SNE is a family of Neigbhor Embedding methods, which minimizes the Kullback–Leibler divergence \(D_\text {KL}(P\mid \mid Q)\) between the normalized input and output similarities P and Q. The matrix P can be precomputed, for example, \(P_{ij}=(P_{i\mid j}+P_{j\mid i})/(2N)\) with \(P_{i\mid j}=p_{ij}/\sum _lp_{il}\). In this paper we focus on the matrix-wise normalizationFootnote 1 of Q using \(Q_{ij}=q_{ij}/\sum _{ab}q_{ab}\). In SNE, the output similarities are usually given by a Gaussian kernel \(q_{ij}=\exp \left( -\Vert y_i-y_j\Vert ^2\right) \) or a Student t-kernel \(q_{ij}=(1+\Vert y_i-y_j\Vert ^2)^{-1}\). SNE equipped with the latter kernel is called Student t-distributed Stochastic Neighbor Embedding (t-SNE; van der Maaten and Hinton 2008).

3 Cluster visualization

We focus on Neighbor Embedding for cluster visualization. A clustering divides the data objects into a number of groups, such that objects in the same group (called a cluster) are more similar to each other than to those in other groups (clusters) (Tan et al. 2005). The pairwise similarities can be encoded in a similarity matrix p, defined as in NE.

A similarity matrix is considered to be (well) clusterable if there is a clustering such that high similarities appear (much) more probably within clusters than between clusters. If we sort the rows and columns in such a similarity matrix according to the cluster labels, we should observe a diagonal blockwise pattern, where high similarities are denser within the cluster blocks. The pattern is much clearer for a well clusterable similarity matrix.

• _Provided information_
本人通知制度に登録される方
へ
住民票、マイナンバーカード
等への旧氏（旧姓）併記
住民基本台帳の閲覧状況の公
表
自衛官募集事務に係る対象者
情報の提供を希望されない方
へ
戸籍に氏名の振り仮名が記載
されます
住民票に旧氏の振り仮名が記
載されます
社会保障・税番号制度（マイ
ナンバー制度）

• _List of tasks_
(1) Answer these questions about the Neighbor Embedding passage, one per line:
(a) What does SNE minimize between the normalized input and output similarities P and Q?
(b) What name is given to SNE equipped with the Student t-kernel?
(c) What pattern should appear when the rows and columns of a clusterable similarity matrix are sorted by cluster labels?
(2) Update everything from "SNE is a family" down to "and Hinton 2008)." in the Neighbor Embedding passage, replacing "Gaussian kernel" with "RBF kernel".
(3) Please condense the paragraph of the Neighbor Embedding passage beginning "A similarity matrix is considered" into a short list that keeps its main facts.

• _Task answers_
(1)
(a) The Kullback–Leibler divergence.
(b) Student t-distributed Stochastic Neighbor Embedding (t-SNE).
(c) A diagonal blockwise pattern, where high similarities are denser within the cluster blocks.

(2)
SNE is a family of Neigbhor Embedding methods, which minimizes the Kullback–Leibler divergence \(D_\text {KL}(P\mid \mid Q)\) between the normalized input and output similarities P and Q. The matrix P can be precomputed, for example, \(P_{ij}=(P_{i\mid j}+P_{j\mid i})/(2N)\) with \(P_{i\mid j}=p_{ij}/\sum _lp_{il}\). In this paper we focus on the matrix-wise normalizationFootnote 1 of Q using \(Q_{ij}=q_{ij}/\sum _{ab}q_{ab}\). In SNE, the output similarities are usually given by a RBF kernel \(q_{ij}=\exp \left( -\Vert y_i-y_j\Vert ^2\right) \) or a Student t-kernel \(q_{ij}=(1+\Vert y_i-y_j\Vert ^2)^{-1}\). SNE equipped with the latter kernel is called Student t-distributed Stochastic Neighbor Embedding (t-SNE; van der Maaten and Hinton 2008).

(3)
- A similarity matrix is clusterable if some clustering makes high similarities more probable within clusters than between them. It is well clusterable if they are much more probable.
- If its rows and columns are sorted by cluster labels, a diagonal blockwise pattern should appear, with high similarities denser inside the cluster blocks.
- The pattern is much clearer for a well clusterable matrix.